En “Fahrenheit 451” existe un cuerpo de antibomberos que aprovechan la “ley Corcuera” para entrar en tu piso y quemarte los libros en un auto de fe con queroseno. Es todo muy espectacular y condenable. Una cosa distópica de comunistas o de fascistas. Según sus superiores, leer te hace distinto y peligroso; te hace pensar en mundos alternativos y te distrae del verdadero afán de los ciudadanos, que es trabajar y consumir sin hacerle demasiadas preguntas al diputado. 

No nos engañemos: es lo mismo que opinan nuestros líderes democráticos.
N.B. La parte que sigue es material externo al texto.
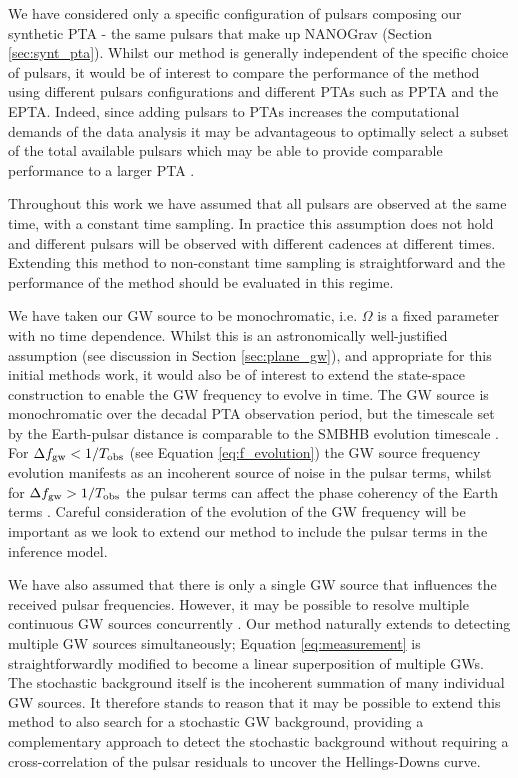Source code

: \documentclass[fleqn,usenatbib,useAMS]{mnras}
\begin{document}
We have considered only a specific configuration of pulsars composing our synthetic PTA - the same pulsars that make up NANOGrav (Section \ref{sec:synt_pta}). Whilst our method is generally independent of the specific choice of pulsars, it would be of interest to compare the performance of the method using different pulsars configurations and different PTAs such as PPTA and the EPTA. Indeed, since adding pulsars to PTAs increases the computational demands of the data analysis it may be advantageous to optimally select a subset of the total available pulsars which may be able to provide comparable performance to a larger PTA  \citep{2023MNRAS.518.1802S}.  \newline 

Throughout this work we have assumed that all pulsars are observed at the same time, with a constant time sampling. In practice this assumption does not hold and different pulsars will be observed with different cadences at different times. Extending this method to non-constant time sampling is straightforward and the performance of the method should be evaluated in this regime. \newline 

We have taken our GW source to be monochromatic, i.e. $\Omega$ is a fixed parameter with no time dependence. Whilst this is an astronomically well-justified assumption (see discussion in Section \ref{sec:plane_gw}), and appropriate for this initial methods work, it would also be of interest to extend the state-space construction to enable the GW frequency to evolve in time. The GW source is monochromatic over the decadal PTA observation period, but the timescale set by the Earth-pulsar distance is comparable to the SMBHB evolution timescale \citep{Sesana2010}. For $\Delta f_{\rm gw} < 1 / T_{\rm obs}$ (see Equation \eqref{eq:f_evolution}) the GW source frequency evolution manifests as an incoherent source of noise in the pulsar terms, whilst for  $\Delta f_{\rm gw} > 1 / T_{\rm obs}$ the pulsar terms can affect the phase coherency of the Earth terms \citep{Perrodin2018}. Careful consideration of the evolution of the GW frequency will be important as we look to extend our method to include the pulsar terms in the inference model. \newline 


We have also assumed that there is only a single GW source that influences the received pulsar frequencies. However, it may be possible to resolve multiple continuous GW sources concurrently \citep{PhysRevD.85.044034}. Our method naturally extends to detecting multiple GW sources simultaneously; Equation \eqref{eq:measurement} is straightforwardly modified to become a linear superposition of multiple GWs. The stochastic background itself is the incoherent summation of many individual GW sources. It therefore stands to reason that it may be possible to extend this method to also search for a stochastic GW background, providing a complementary approach to detect the stochastic background without requiring a cross-correlation of the pulsar residuals to uncover the Hellings-Downs curve. \newline 
\end{document}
En el mundo real, en lo que llamaríamos “Celsius 20” -que es la temperatura en la que todo dios sale a la calle a dar voces por teléfono- no se necesitan estos fuegos tan espectaculares, como de película de Nerón, para que la gente deje de leer y se acomode a su destino. Los maderos que trabajan para la Brigada Antilectura constituyen el 97% de la población. Y ni siquiera hace falta instruirles: ya vienen obtusos de fábrica. Te ven leyendo un libro y les salta el instinto de molestar como un resorte del ADN. No lo pueden remediar. Es como un gen de neandertales que reacciona ante un objeto peligroso. Es su forma de decir “tengo miedo” y de anular tus pensamientos. 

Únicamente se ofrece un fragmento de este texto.